## [OBJECTIVE 1]
Copy the rows character for character, from the first row through the line that holds "- row: 2006", both included.

After three days of airstrikes on Islamist militants threatening northern Iraq, the United States has "blunted" their advanced but "not contained or broken the momentum," a senior Pentagon official said Monday.
Lt. Gen. William Mayville Jr., the Joint Chiefs of Staff operations director, said the targeted U.S. raids on the Islamic State group "have reduced the threats" to Kurdish troops defending the northeastern city of Irbil, to American diplomatic personnel and military advisers stationed there, and to Iraqi religious minorities stranded on Mount Sinjar.
But, Mayville conceded in a news conference at the Pentagon, the raids on the group formerly known as the Islamic State of Iraq and the Levant likely will have “a temporary effect. … What I expect the ISIL to do is to pick up and move. … I in no way want to suggest we’ve contained or broken the momentum.”
Mayville said there were no plans to expand the U.S. air campaign beyond defensive measures.
The United States also has been been conducting airdrops of humanitarian aid -- food, water and blankets -- to the thousands of Yazidi refugees on Sinjar’s slopes, Mayville said.
Iraqi's air force began evacuating some refugees Monday, CNN showed.
Proposals for a risky mission to save the group underscore the limits of the airdrops, ordered last week by President Barack Obama.
“We're reviewing options for removing the remaining civilians off the mountain,” deputy U.S. national security adviser Ben Rhodes told Reuters on Sunday.
Asked Monday whether any plans for a rescue mission had crystalized, Mayville said Iraq, the United States and its allies needed "a better understanding of what’s going on up there." He noted Kurdish, British and French forces all were helping.
Meanwhile, U.S. Agency for International Development Administrator Rajiv Shah announced Monday that USAID would be sending a disaster assistance response team to Iraq.
“To help manage and coordinate the U.S. government’s humanitarian aid effort and responding to the request of Ambassador Beecroft, I am deploying a Disaster Assistance Response Team to Iraq," Shah said in a statement. "This team will work closely with local officials, the international community, and humanitarian relief agencies to identify needs and expedite life-saving assistance to those caught in the midst of violence."
Humanitarian corridor considered
The U.N. mission in Iraq has also said it is preparing a humanitarian corridor to permit the Yazidis to flee to safety.

## [RECORDS TO USE]
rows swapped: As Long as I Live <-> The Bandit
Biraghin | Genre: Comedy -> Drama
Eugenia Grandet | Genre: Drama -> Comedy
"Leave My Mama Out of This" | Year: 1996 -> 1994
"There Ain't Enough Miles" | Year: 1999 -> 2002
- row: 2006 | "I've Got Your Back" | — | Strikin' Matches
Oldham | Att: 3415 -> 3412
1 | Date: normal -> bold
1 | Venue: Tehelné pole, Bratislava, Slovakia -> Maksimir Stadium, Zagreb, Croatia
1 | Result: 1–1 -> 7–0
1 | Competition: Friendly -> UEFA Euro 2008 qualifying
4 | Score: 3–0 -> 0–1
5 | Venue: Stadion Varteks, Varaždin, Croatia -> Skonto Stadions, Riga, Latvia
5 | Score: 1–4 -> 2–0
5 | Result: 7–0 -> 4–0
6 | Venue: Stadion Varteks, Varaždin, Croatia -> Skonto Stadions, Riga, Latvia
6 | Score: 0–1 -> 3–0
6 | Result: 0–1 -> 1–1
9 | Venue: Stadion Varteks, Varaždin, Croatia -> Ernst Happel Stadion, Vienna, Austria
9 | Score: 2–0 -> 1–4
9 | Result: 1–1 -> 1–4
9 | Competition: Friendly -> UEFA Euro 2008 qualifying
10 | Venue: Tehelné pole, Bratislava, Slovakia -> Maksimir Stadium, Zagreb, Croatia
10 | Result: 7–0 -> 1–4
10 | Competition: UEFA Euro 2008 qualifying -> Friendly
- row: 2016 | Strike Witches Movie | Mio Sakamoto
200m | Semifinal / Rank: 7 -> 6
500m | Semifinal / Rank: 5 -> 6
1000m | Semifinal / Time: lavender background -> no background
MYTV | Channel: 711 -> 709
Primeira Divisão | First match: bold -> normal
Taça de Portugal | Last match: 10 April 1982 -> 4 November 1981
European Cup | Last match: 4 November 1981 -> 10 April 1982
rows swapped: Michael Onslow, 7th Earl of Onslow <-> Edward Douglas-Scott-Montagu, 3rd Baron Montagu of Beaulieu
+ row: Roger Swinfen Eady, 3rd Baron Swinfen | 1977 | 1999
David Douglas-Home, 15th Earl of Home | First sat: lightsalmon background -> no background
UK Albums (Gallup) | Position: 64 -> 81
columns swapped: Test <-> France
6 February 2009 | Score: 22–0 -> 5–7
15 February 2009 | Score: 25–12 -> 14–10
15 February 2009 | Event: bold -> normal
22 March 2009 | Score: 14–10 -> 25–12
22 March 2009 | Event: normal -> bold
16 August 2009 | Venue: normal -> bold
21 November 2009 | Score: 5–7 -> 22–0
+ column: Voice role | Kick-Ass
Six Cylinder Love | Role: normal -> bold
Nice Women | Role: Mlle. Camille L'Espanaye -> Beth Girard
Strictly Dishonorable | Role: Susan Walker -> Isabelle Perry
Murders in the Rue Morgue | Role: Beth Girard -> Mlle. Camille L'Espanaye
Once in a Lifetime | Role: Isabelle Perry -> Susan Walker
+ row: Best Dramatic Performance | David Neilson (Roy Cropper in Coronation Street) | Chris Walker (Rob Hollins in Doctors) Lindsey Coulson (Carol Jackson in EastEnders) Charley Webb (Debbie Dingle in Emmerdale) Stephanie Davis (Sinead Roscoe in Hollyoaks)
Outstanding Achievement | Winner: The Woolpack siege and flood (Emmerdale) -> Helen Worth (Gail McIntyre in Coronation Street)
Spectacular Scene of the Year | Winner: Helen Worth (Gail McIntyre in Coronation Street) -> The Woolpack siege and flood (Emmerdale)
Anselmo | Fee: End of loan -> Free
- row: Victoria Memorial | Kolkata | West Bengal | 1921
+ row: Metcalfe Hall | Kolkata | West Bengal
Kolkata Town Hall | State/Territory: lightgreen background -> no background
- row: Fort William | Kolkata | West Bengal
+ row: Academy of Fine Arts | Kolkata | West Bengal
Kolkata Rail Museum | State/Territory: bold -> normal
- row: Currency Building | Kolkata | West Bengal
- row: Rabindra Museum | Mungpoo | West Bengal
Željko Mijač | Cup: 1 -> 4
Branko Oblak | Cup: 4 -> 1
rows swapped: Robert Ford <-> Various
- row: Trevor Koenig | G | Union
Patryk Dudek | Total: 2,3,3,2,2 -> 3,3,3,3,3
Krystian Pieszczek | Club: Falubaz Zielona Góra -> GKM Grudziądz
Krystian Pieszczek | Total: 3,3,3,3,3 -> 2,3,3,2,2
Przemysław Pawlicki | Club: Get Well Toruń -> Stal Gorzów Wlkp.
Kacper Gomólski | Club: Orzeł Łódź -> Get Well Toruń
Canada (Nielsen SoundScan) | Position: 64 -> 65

## [OBJECTIVE 2]
Using the article on the U.S. airstrikes in Iraq, state whether each claim agrees with it, answering yes or no and quoting the words that settle it: (a) Mayville said there were plans to widen the U.S. air campaign beyond defensive measures; (b) the airdropped aid included food, water and blankets; (c) Ben Rhodes spoke to Reuters on Monday.

## [ANSWER 1]
rows swapped: As Long as I Live <-> The Bandit
Biraghin | Genre: Comedy -> Drama
Eugenia Grandet | Genre: Drama -> Comedy
"Leave My Mama Out of This" | Year: 1996 -> 1994
"There Ain't Enough Miles" | Year: 1999 -> 2002
- row: 2006 | "I've Got Your Back" | — | Strikin' Matches

## [ANSWER 2]
(a) No: "Mayville said there were no plans to expand the U.S. air campaign beyond defensive measures."
(b) Yes: "food, water and blankets"
(c) No: "told Reuters on Sunday"